In privacy news, computer experts have identified a serious flaw in the vast majority of Wi-Fi internet devices that leaves networks in homes and businesses around the world prone to eavesdroppers and hackers. The flaw affects encryption over the wireless security protocol known as WPA2, leaving credit card numbers, passwords, emails, photos and other personal data exposed to hackers. The security breach also opens the door for third parties to inject ransomware and viruses onto users’ computers.
In Charlottesville, Virginia, police have arrested 23-year-old Corey Long, a black counterprotester who was photographed keeping white supremacist protesters at bay with an improvised flamethrower during a violent rally by far-right extremists last August. A photo of the incident shows Long firing three-foot flames from an aerosol can toward white supremacists wielding Confederate flagpoles. Long later said he was defending an elderly white man from attack. The incident occurred as white supremacist protester Richard Wilson Preston aimed a pistol at Long’s head and then fired a single shot into the ground, narrowly missing Long. Preston was later arrested, but only after ACLU investigators provided video to the FBI. Meanwhile, Corey Long faces charges of assault and battery and disorderly conduct. His arrest came just days after prosecutors issued a warrant for 20-year-old Deandre Harris, a black man who was brutally beaten by white supremacists in a parking garage during the protests.

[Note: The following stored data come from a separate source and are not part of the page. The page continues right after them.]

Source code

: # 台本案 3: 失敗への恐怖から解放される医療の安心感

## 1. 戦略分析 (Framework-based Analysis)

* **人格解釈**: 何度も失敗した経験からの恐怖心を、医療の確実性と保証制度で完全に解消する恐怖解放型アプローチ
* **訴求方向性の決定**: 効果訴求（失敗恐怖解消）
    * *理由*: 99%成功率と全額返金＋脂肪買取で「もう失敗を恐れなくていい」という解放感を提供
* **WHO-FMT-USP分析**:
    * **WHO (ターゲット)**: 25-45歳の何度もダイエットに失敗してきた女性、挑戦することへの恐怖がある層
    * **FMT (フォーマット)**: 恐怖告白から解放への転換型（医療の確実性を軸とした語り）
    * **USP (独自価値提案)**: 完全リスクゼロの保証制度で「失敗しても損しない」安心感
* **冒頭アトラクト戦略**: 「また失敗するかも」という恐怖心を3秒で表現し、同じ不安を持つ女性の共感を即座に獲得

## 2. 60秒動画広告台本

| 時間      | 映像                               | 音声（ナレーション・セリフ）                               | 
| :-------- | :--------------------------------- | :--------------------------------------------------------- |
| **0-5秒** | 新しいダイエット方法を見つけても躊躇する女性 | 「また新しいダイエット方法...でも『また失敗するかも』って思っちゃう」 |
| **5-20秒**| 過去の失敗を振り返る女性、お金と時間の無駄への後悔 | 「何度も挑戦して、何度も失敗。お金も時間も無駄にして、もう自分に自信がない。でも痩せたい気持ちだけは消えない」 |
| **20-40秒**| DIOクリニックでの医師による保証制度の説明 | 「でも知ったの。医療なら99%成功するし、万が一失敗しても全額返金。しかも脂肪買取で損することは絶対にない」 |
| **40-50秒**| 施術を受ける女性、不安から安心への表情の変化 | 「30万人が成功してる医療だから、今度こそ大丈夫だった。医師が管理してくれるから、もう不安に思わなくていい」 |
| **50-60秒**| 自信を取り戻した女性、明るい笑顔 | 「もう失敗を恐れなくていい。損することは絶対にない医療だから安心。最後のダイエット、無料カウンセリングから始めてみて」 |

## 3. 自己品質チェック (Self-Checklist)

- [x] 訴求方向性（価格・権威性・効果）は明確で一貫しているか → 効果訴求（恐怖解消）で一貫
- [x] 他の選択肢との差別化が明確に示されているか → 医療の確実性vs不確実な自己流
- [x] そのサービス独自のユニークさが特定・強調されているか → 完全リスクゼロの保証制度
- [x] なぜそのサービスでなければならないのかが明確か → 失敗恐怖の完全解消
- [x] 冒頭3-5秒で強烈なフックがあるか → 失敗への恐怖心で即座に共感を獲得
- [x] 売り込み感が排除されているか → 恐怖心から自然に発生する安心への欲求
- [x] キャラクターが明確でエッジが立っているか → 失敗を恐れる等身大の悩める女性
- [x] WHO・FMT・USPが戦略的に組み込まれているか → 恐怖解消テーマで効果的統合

And in Pennsylvania, 23 protesters were arrested in Lancaster County Monday on charges of defiant trespass, as they peacefully blocked construction on a section of the planned 180-mile-long Atlantic Sunrise natural gas pipeline. The arrests came as construction crews were set to begin digging along a pipeline easement on a farm owned by an order of Catholic nuns who oppose the pipeline and are suing to halt it. Their lawsuit charges the pipeline violates their religious freedoms and their rights to property, clean air and water. Among those arrested Monday was Malinda Clatterbuck of the group Lancaster Against Pipelines. Clatterbuck spoke to Democracy Now! at the People’s Climate March in Washington, D.C., last April.
Malinda Clatterbuck “It’s a proposed pipeline that’s been approved by FERC, that takes fracked gas from Marcellus Shale region to export. And we’ve been fighting it because we think it’s a violation of our rights and it’s a destruction of the land. In our process, we’ve learned how much damage fracking does to the climate, and our community is just dead set against it. … And we have almost 900 people who have signed pledges to come out and do nonviolent mass action to stop it. So that’s what we’re looking forward to this summer.”